Instructions for the task: Return, from the data that follows, each line that holds the word "lines".

Dataset entries:
-- Opening Marker --
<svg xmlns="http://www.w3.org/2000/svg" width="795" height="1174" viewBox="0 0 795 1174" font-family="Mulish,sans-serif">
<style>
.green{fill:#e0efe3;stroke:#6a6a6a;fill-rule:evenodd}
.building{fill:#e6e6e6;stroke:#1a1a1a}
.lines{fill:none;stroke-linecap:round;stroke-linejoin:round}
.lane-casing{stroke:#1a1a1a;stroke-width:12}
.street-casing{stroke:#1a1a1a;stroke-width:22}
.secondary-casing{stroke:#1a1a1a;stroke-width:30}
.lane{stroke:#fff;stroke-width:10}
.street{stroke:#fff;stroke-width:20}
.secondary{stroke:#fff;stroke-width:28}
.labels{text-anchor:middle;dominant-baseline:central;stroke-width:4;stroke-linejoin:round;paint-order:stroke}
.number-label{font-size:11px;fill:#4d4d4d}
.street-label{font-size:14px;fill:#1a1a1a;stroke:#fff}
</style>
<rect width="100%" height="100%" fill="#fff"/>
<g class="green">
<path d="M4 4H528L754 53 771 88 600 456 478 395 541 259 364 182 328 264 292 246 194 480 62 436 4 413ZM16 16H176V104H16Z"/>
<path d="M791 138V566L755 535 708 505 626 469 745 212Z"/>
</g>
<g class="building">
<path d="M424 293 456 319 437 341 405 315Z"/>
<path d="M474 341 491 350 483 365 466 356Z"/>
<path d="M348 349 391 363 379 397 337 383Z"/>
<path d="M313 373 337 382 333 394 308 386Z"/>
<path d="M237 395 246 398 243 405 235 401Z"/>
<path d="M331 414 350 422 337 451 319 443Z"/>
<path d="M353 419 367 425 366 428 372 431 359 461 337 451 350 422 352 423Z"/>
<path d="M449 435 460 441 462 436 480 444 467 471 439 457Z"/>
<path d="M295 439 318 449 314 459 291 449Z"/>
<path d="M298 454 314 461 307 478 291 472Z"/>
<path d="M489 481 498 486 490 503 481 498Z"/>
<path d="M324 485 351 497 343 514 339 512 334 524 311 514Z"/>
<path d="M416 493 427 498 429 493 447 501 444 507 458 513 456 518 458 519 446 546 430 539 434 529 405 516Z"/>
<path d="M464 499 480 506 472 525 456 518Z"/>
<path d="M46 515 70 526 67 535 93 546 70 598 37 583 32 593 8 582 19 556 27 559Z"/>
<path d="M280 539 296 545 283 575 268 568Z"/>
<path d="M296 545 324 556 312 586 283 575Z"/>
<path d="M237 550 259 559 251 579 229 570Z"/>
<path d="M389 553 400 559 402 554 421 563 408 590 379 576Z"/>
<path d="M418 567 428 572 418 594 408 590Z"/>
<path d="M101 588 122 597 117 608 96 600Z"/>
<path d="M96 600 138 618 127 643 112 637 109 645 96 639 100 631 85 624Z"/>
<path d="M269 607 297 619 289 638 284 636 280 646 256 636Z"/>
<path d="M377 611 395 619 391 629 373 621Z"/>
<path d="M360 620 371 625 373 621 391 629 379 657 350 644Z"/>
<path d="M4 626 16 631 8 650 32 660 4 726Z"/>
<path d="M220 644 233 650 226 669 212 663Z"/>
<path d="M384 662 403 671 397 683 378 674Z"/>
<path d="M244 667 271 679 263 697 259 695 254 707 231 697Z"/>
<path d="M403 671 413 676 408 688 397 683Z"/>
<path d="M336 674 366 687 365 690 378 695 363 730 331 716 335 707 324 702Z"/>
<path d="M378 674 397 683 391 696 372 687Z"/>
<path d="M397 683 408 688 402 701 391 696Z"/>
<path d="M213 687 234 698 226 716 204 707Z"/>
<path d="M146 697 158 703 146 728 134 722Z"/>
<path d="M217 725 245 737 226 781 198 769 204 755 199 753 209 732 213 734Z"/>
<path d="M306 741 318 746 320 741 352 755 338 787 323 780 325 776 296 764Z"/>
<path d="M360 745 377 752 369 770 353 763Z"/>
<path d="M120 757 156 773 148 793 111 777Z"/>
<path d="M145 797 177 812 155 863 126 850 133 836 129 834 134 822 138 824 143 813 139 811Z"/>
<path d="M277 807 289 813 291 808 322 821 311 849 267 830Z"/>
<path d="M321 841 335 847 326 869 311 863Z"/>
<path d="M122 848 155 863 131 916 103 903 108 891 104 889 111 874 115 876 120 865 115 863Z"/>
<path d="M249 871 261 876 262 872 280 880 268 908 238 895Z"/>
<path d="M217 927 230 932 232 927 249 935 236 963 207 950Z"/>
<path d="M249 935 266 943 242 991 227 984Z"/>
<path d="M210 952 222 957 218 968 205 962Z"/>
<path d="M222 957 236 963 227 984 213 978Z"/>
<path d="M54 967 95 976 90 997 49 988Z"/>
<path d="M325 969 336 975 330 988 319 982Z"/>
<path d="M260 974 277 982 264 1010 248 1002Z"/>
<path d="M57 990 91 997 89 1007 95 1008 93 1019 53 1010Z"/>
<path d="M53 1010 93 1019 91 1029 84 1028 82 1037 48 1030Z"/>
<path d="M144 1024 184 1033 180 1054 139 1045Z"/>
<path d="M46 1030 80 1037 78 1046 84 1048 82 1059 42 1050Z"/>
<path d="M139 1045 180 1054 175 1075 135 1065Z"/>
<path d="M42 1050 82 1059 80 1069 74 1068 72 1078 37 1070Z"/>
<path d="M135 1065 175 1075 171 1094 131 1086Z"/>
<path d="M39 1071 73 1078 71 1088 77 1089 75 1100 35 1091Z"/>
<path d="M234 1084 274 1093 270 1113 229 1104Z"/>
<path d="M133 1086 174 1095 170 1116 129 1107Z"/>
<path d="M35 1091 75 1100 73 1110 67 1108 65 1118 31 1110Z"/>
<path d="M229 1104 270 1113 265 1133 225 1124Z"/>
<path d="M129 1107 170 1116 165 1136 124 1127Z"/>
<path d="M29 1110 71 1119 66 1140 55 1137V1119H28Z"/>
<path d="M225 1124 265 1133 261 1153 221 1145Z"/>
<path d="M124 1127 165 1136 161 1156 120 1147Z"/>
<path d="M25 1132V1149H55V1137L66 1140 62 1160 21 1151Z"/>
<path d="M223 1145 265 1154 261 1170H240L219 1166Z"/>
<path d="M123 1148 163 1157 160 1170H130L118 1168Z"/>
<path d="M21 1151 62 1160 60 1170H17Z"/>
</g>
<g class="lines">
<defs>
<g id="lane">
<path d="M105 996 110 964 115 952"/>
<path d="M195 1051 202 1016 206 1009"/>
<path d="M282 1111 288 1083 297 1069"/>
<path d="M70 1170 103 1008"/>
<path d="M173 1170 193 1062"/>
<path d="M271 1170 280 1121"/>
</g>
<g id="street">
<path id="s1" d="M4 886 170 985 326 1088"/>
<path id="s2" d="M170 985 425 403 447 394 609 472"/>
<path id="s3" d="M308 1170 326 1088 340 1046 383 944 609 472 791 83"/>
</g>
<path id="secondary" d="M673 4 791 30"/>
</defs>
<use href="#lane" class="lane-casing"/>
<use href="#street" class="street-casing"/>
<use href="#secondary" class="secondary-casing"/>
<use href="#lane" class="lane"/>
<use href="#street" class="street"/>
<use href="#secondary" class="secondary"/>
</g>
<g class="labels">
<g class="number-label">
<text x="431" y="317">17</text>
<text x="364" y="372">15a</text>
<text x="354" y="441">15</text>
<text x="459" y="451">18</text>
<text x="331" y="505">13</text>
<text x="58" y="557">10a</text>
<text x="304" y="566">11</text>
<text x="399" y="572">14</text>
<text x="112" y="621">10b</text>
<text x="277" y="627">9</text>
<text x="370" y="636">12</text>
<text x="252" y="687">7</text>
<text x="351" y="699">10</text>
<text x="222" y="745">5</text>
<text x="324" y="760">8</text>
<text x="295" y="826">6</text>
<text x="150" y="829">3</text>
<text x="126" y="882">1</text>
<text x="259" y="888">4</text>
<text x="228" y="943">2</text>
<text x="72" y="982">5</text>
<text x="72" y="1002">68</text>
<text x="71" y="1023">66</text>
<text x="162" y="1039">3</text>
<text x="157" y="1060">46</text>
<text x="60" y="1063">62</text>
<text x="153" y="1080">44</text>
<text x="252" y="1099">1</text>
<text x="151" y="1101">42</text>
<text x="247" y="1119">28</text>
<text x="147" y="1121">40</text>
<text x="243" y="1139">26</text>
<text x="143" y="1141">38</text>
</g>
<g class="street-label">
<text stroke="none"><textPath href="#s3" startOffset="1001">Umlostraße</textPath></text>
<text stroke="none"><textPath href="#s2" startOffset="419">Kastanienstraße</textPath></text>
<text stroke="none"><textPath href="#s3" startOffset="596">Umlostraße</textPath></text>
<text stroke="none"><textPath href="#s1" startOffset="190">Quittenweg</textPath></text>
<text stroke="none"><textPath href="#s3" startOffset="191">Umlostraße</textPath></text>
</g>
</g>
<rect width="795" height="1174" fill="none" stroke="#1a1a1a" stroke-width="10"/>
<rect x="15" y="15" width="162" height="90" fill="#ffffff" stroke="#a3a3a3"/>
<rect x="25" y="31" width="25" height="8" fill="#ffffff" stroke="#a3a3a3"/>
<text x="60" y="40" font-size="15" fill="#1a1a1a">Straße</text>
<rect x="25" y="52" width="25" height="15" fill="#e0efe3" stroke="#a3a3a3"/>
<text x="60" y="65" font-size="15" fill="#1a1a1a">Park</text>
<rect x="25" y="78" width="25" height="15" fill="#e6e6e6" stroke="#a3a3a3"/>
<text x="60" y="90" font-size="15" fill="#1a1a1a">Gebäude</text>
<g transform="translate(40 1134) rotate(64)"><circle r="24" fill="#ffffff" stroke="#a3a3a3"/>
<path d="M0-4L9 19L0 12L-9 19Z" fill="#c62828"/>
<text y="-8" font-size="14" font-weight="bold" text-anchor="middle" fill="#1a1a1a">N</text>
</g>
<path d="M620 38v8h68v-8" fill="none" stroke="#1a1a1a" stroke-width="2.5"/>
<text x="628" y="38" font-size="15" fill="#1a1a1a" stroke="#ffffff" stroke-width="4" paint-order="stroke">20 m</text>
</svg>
-- Closing Marker --
Solution to the exercise:
.lines{fill:none;stroke-linecap:round;stroke-linejoin:round}
<g class="lines">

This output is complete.